Lorsque les Mecons éparpillés dans le monde entier rencontrent toutes les années du Jubilé pour prendre un nouvel album, il s’agit de deux choses: d’abord, les vétérans de l’Indie Outsider veulent passer un bon moment. Deuxièmement, ils veulent importer un record qui indique au monde. C’est toujours la réclamation près de 50 ans après la fondation du groupe. L’horreur concerne ce qui se trouve dans le journal hier, aujourd’hui et demain. Donc de l’horreur de la vie quotidienne.
Mais les Mékons ne seraient pas les Mecons s’ils n’étaient pas intéressés par les causes. Et puis vous pouvez vous laisser à gauche -ving l’ursan de l’Empire britannique: l’impérialisme. Avec le concept d’Oliver Cromwell “The Western Design” comme point de départ, l’idée de considérer la terre comme une option d’entreprise et en conséquence avec les personnes qui y sont situées.

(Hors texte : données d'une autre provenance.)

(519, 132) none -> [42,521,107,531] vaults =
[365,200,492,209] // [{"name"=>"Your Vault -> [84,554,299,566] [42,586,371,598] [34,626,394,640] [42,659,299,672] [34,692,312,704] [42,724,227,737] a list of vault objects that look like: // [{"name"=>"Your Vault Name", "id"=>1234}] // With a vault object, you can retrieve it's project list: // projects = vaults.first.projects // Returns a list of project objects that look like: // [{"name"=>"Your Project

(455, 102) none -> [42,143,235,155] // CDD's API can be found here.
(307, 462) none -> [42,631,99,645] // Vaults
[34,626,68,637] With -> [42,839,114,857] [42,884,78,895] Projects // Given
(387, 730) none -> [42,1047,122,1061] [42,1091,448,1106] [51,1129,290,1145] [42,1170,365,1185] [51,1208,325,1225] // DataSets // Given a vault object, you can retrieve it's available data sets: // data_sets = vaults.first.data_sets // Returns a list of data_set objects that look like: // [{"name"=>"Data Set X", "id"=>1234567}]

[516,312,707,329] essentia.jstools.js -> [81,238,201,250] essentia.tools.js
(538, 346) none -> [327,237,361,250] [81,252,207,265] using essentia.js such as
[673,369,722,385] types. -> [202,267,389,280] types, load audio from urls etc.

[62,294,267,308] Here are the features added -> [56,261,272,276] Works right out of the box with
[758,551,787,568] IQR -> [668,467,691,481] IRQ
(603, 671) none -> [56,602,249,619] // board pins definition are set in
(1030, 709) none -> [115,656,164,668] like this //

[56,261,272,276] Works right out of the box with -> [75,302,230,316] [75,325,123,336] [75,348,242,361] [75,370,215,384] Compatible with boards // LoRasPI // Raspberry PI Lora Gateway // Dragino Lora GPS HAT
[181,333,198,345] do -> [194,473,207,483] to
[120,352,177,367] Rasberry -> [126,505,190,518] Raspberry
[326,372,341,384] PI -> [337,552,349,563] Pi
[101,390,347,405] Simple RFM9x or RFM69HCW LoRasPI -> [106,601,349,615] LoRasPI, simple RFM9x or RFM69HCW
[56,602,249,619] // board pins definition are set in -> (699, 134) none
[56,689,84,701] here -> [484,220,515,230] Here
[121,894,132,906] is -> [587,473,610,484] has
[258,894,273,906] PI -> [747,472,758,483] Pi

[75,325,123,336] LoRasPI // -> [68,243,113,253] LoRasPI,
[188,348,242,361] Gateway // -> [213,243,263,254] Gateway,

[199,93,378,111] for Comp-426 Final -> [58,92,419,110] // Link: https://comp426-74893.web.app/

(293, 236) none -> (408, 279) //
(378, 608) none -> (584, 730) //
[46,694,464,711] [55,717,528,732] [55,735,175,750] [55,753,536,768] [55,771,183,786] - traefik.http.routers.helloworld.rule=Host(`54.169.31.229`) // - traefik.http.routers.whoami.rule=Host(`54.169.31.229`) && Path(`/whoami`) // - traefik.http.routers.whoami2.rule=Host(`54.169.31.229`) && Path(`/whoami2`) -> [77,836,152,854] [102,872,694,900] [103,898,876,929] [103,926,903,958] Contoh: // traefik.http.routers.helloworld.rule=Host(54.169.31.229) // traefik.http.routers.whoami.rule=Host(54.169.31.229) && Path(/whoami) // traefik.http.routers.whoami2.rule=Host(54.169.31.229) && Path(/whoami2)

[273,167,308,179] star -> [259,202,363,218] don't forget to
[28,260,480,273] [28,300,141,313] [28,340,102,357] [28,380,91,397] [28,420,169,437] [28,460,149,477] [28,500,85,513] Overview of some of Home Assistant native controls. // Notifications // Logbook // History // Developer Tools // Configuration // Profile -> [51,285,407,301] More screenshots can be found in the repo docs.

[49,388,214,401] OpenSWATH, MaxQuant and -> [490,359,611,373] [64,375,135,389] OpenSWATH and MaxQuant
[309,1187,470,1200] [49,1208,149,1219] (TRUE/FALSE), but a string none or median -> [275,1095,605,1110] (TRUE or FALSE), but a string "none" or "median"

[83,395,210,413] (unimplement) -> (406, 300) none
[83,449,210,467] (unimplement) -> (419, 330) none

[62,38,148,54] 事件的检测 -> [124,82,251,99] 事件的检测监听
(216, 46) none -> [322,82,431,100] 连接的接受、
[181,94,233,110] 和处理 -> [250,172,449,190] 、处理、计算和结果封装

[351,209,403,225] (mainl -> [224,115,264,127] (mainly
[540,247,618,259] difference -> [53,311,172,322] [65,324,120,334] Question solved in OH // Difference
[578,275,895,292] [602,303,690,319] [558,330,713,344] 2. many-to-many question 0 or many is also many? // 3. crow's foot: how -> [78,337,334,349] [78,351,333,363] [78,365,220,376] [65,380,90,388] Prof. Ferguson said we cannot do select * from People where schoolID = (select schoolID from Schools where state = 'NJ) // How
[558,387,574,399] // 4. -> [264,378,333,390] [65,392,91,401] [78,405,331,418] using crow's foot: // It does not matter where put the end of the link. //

Cela n’a pas inventé Trump, c’était le Britannique lui-même. Vous pourriez jouer de telles chansons de mauvaise humeur. Mais les Mékons n’en ont pas envie. Vous voulez passer un bon moment. C’est pourquoi des chansons comme “Sad and Tad and Tad” ne semblent pas tristes. La chanson est jouée comme un reggae via Cromwell. Et est une ballade hymnique comme “Felt Felt” plutôt réconfortante que morne. Parce qu’il y a quatre auteurs-compositeurs à bord pour les Mekons, le mélange est coloré: dub, folk, new wave, americana – tout illimité. Et bien illimité lorsque Sally Timms avec “A Horse a échappé” désenchante le mythe du cow-boy ou a de mauvaises nouvelles dans le rôle de la princesse glacée dans le rôle de la princesse glacée pour Sweet Sound.